Passage to read:
########

The most prominent sentiment seemed to be that the study (and artnet, by proxy) were blaming the true victims in this situation—namely, artists—by suggesting that they are destined to be poor because something may be inherently wrong with them, not because of external factors like a non-meritocratic gallery system or the proliferation of deadbeat clients and dealers.
But this is not what the study’s results suggested. Instead, the researchers simply concluded that artists “are less inclined to react to the acceptance of monetary rewards” than non-artists—meaning, in effect, that the artists in the sample prioritized cash less than normies when making certain decisions.
Which… duh? In fact, short of proposing that it might not be advisable on a first date to go beast mode on a full slab of ribs, I’m having a hard time imagining a less controversial statement than that one—especially to artists themselves.
But here’s the bigger takeaway from the study for me: It was based on the brain images of just 24 people: 12 artists and 12 non-creatives. Two dozen people! That’s it!
To be clear, this is not to say that the neuroscientists’ findings are crap. But it is to say—as Corbett implies—that 24 subjects divided into two groups of 12 generally does not add up to a statistically significant sample.
Here’s a ridiculous true-life test case to show what I mean: I visited a friend of mine in Minneapolis about two years ago, and I found out when I arrived at my hotel that it would also be headquartering a convention of furries for the weekend. For the sheltered, furries are a group of people with a fetish for sexual hijinks performed in the types of fuzzy animal costumes often worn by college mascots.
(Side note: I fully recognize it sounds HIGHLY SUSPICIOUS that I just so happened to spontaneously wander into the center of this super-self-selecting bacchanal, but what can I say? The randomness of the universe is real!)
Now, I’m willing to bet that, if I’d interviewed them, I could have found groups of 12 furries that all, say, worked in retail, or preferred nonfiction to fiction, or liked savory foods more than sweet ones.

########

Work item: Translate this sentence from the piece on the artists' brain study into Spanish: "But it is to say—as Corbett implies—that 24 subjects divided into two groups of 12 generally does not add up to a statistically significant sample."

########

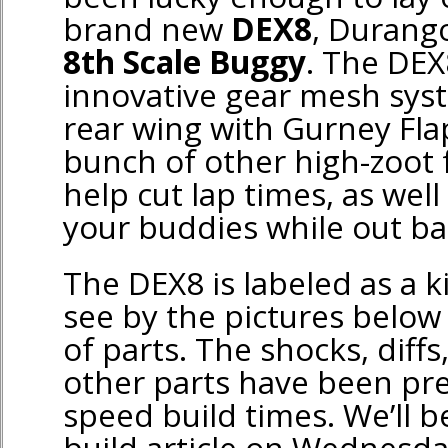
brand new
DEX8
, Durango
8th Scale Buggy
. The DEX
innovative gear mesh syst
rear wing with Gurney Flap
bunch of other high-zoot 
help cut lap times, as wel
your buddies while out ba
The DEX8 is labeled as a k
see by the pictures below i
of parts. The shocks, diffs,
other parts have been pr
speed build times. We’ll be
build article on Wednesday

########

Answer section: Pero sí quiere decir —como insinúa Corbett— que 24 sujetos divididos en dos grupos de 12 por lo general no constituyen una muestra estadísticamente significativa.